# EXERCISE
Which lines in the items below contain the word "ihrem"? Copy each of them in full.

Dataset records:
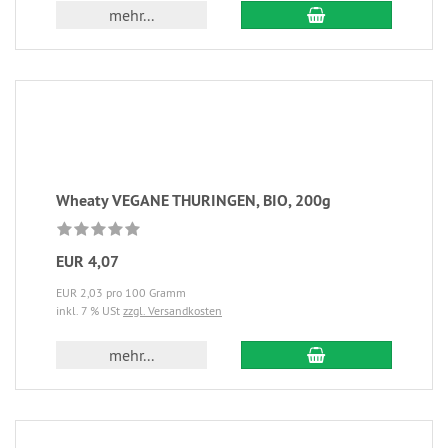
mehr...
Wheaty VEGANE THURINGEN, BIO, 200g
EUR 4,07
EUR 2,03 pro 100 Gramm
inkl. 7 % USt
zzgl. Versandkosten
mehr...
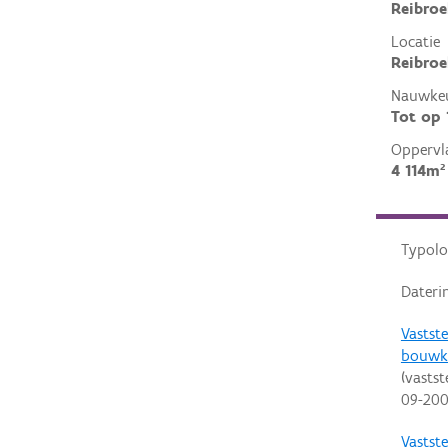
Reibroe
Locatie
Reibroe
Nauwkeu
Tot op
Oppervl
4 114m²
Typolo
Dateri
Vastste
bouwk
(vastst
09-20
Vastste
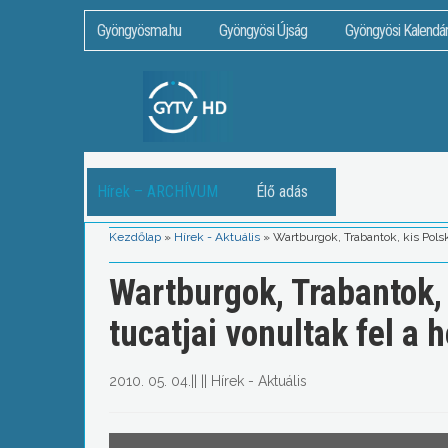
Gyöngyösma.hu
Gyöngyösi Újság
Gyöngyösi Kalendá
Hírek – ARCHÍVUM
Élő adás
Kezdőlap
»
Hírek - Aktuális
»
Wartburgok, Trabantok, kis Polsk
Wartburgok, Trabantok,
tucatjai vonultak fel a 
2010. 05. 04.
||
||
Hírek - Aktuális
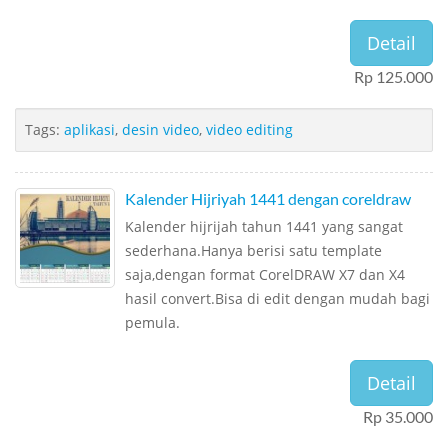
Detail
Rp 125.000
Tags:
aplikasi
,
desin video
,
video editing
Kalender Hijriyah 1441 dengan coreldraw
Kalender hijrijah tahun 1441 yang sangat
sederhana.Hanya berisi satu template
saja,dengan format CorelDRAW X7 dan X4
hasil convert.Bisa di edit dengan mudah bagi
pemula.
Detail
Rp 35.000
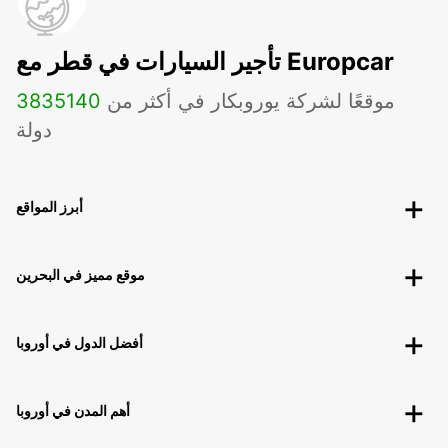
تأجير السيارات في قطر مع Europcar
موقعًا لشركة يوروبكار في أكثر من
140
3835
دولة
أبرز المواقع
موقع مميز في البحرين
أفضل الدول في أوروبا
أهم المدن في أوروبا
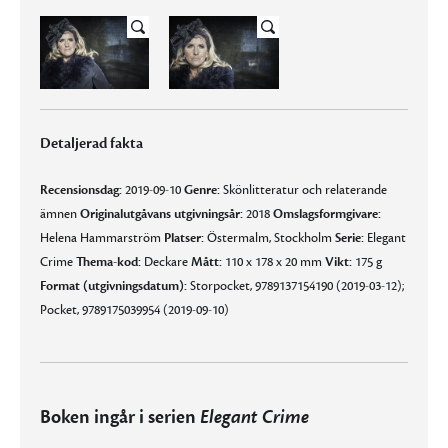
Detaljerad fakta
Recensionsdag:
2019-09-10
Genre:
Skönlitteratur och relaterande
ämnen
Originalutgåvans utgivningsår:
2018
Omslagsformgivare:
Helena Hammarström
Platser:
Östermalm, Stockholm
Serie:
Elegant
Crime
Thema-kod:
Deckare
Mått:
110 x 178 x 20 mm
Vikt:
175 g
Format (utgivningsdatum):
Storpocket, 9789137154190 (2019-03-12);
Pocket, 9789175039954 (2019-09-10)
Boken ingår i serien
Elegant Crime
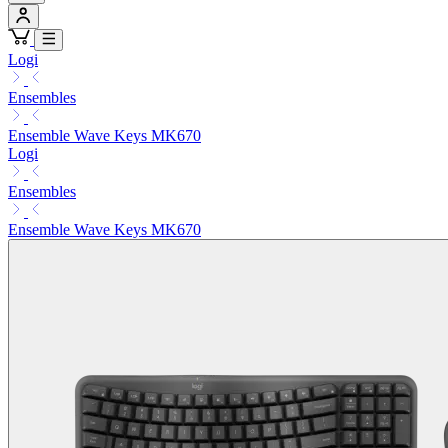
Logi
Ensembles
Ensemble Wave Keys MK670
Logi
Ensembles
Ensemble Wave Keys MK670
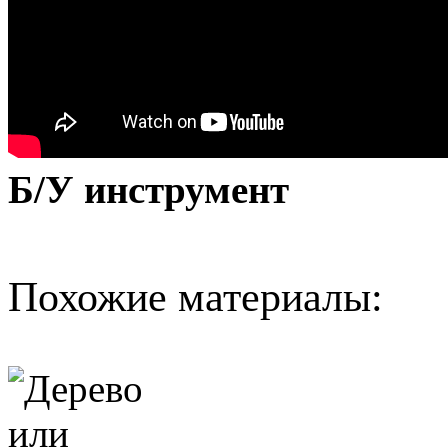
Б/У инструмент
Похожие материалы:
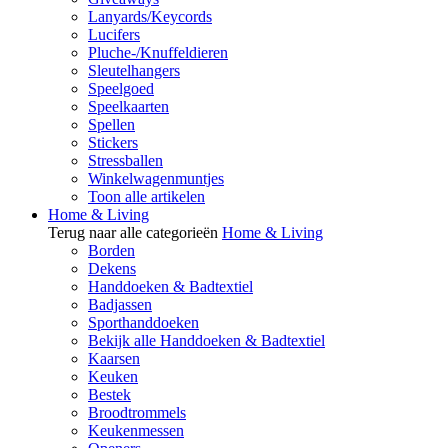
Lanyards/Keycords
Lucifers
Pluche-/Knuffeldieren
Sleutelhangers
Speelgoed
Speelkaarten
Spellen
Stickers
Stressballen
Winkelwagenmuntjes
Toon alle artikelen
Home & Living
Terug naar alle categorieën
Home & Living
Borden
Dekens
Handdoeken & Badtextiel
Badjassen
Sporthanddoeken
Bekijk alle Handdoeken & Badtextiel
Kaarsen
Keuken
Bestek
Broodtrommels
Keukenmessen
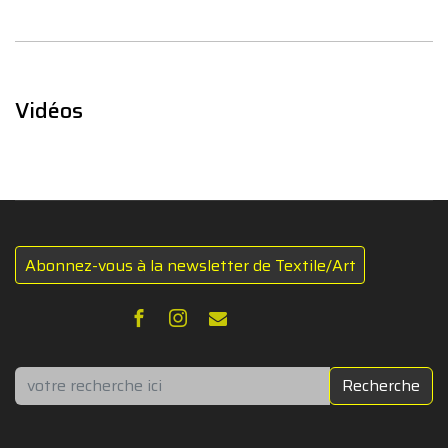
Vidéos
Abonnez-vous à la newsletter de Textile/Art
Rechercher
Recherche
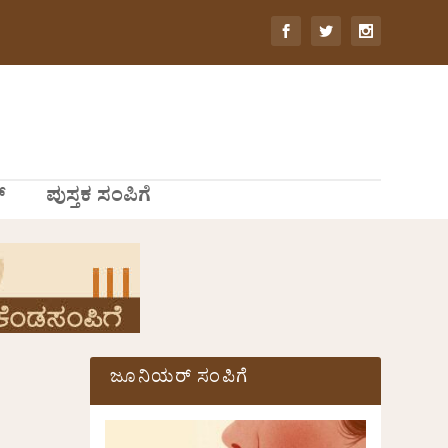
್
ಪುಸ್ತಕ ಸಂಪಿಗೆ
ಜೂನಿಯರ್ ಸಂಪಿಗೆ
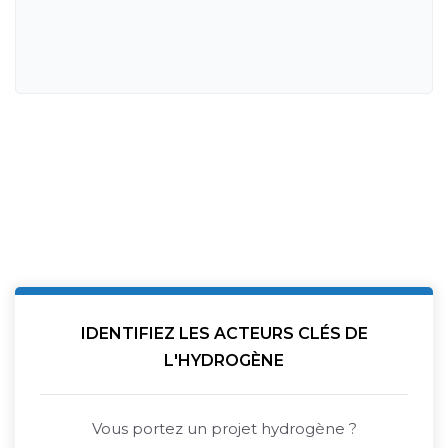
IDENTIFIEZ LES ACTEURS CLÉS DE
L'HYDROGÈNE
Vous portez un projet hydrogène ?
==
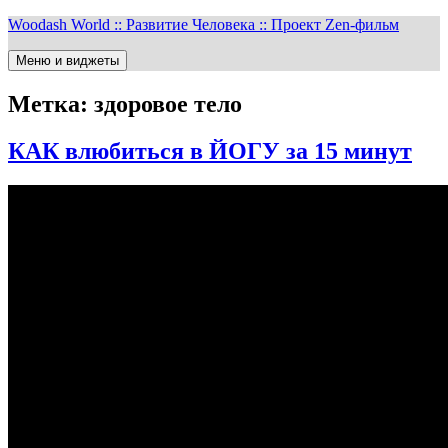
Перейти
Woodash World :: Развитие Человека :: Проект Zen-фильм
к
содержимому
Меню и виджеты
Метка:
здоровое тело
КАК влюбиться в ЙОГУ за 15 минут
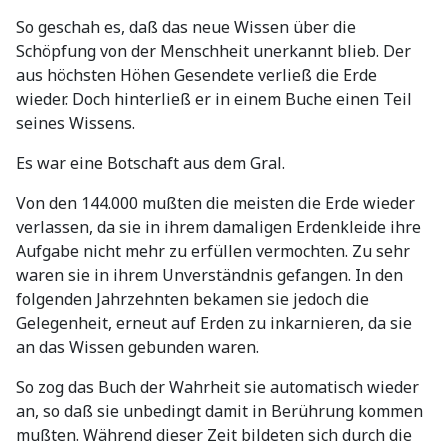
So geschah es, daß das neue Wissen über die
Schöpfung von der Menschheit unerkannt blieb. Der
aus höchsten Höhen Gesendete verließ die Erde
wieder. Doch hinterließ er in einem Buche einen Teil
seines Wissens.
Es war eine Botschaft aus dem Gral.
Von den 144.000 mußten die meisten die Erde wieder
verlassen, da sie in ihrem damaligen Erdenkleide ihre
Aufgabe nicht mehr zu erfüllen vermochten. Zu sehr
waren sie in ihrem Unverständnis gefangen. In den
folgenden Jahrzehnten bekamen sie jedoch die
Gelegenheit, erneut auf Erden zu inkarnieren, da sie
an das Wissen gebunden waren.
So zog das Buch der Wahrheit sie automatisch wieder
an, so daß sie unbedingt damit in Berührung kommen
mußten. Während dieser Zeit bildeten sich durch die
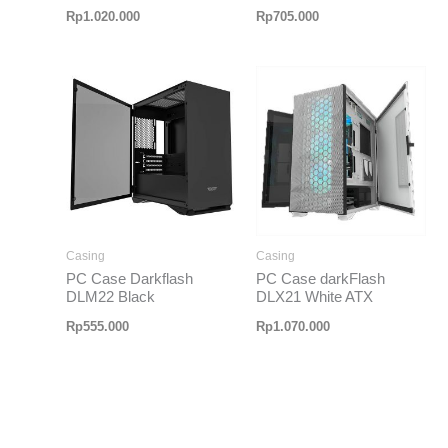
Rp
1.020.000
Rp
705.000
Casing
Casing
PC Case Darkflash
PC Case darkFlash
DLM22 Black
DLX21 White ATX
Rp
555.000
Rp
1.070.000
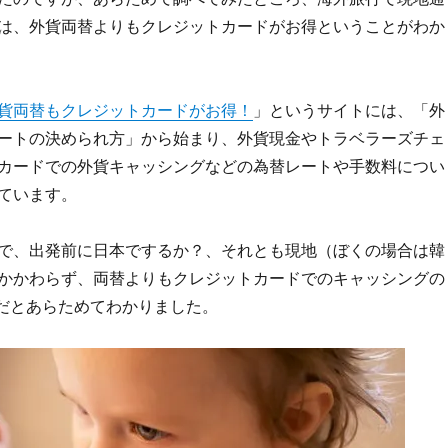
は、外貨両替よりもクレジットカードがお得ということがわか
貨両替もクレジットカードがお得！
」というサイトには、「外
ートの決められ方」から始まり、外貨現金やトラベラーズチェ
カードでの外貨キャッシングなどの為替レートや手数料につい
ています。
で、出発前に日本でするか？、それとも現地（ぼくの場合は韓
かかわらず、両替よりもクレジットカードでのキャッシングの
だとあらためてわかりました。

# OUTPUT OF THE EXERCISE
verlassen, da sie in ihrem damaligen Erdenkleide ihre
waren sie in ihrem Unverständnis gefangen. In den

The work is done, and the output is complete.